Por que isso importa
A proposta em questão sugere um soft fork temporário de um ano que introduziria novos limites de consenso sobre dados, além de reduzir a exigência de sinalização dos mineradores de 95% para 55%. Saylor alerta que essa mudança pode levar a divisões na rede e incertezas no mercado. Ele argumenta que, ao tentar restringir o armazenamento de dados, a proposta ameaça os princípios fundamentais do Bitcoin, que deve operar como um sistema financeiro aberto e sem permissões.
A crítica de Saylor
Em sua crítica detalhada, Saylor enfatizou que o Bitcoin não pode discernir a intenção por trás dos dados armazenados, o que torna perigoso permitir que o julgamento humano interfira nas regras do protocolo. Ele vê a proposta como uma tentativa de alterar a essência do Bitcoin, que deve ser um meio de troca sem restrições.

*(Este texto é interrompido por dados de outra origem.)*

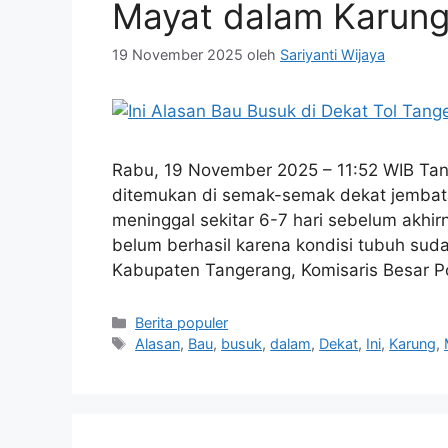
Mayat dalam Karun
19 November 2025
oleh
Sariyanti Wijaya
Rabu, 19 November 2025 – 11:52 WIB Tan
ditemukan di semak-semak dekat jembata
meninggal sekitar 6-7 hari sebelum akhirn
belum berhasil karena kondisi tubuh suda
Kabupaten Tangerang, Komisaris Besar Po
Kategori
Berita populer
Tag
Alasan
,
Bau
,
busuk
,
dalam
,
Dekat
,
Ini
,
Karung
,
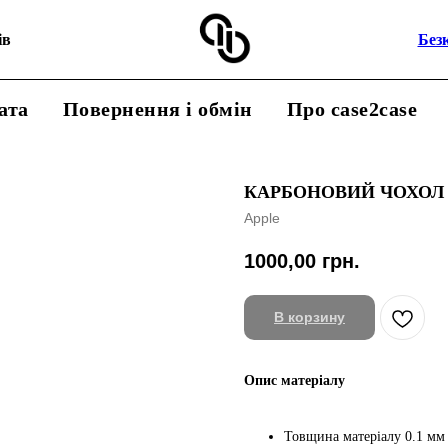
ів
Без
ата
Повернення і обмін
Про case2case
КАРБОНОВИЙ ЧОХОЛ 
Apple
1000,00
грн.
В корзину
Опис матеріалу
Товщина матеріалу 0.1 мм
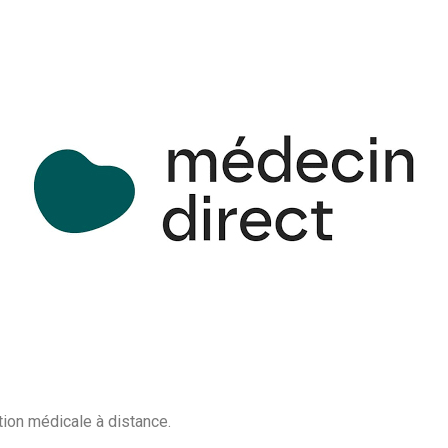
ion médicale à distance.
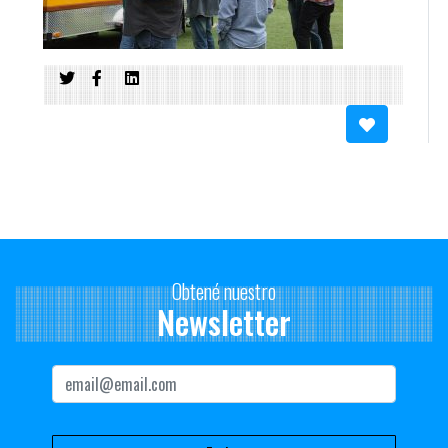
Obtené nuestro
Newsletter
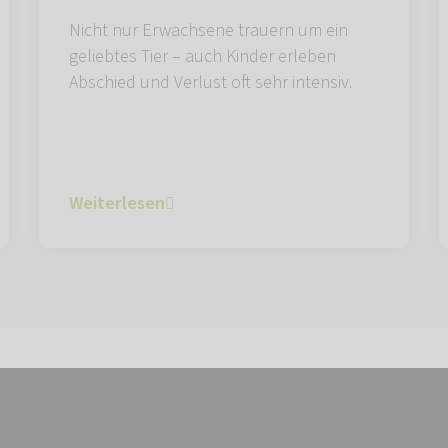
Nicht nur Erwachsene trauern um ein
geliebtes Tier – auch Kinder erleben
Abschied und Verlust oft sehr intensiv.
Weiterlesen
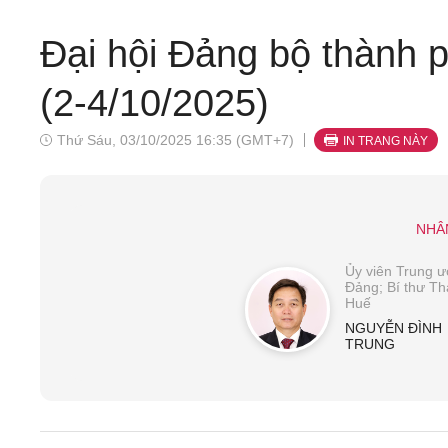
Đại hội Đảng bộ thành
(2-4/10/2025)
Thứ Sáu, 03/10/2025 16:35 (GMT+7)
IN TRANG NÀY
NHÂ
Ủy viên Trung 
Đảng; Bí thư Th
Huế
NGUYỄN ĐÌNH
TRUNG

Impacto para investidores institucionais
Para investidores institucionais, a atratividade do Bitcoin reside em seu ambiente estável e sem permissões. Saylor acredita que a implementação da BIP-110 pode prejudicar essa percepção e criar um ‘efeito de congelamento’ sobre desenvolvedores e inovações futuras.
Conclusão
Ao invés de alterar as regras fundamentais da blockchain, Saylor sugere que ferramentas de mercado já existentes podem gerenciar a capacidade da rede sem comprometer sua integridade. Ele conclui pedindo à comunidade que mantenha o foco na visão de um sistema financeiro aberto e neutro, afirmando: ‘O Bitcoin não precisa de guardiões da pureza, mas sim de guardiões da neutralidade.’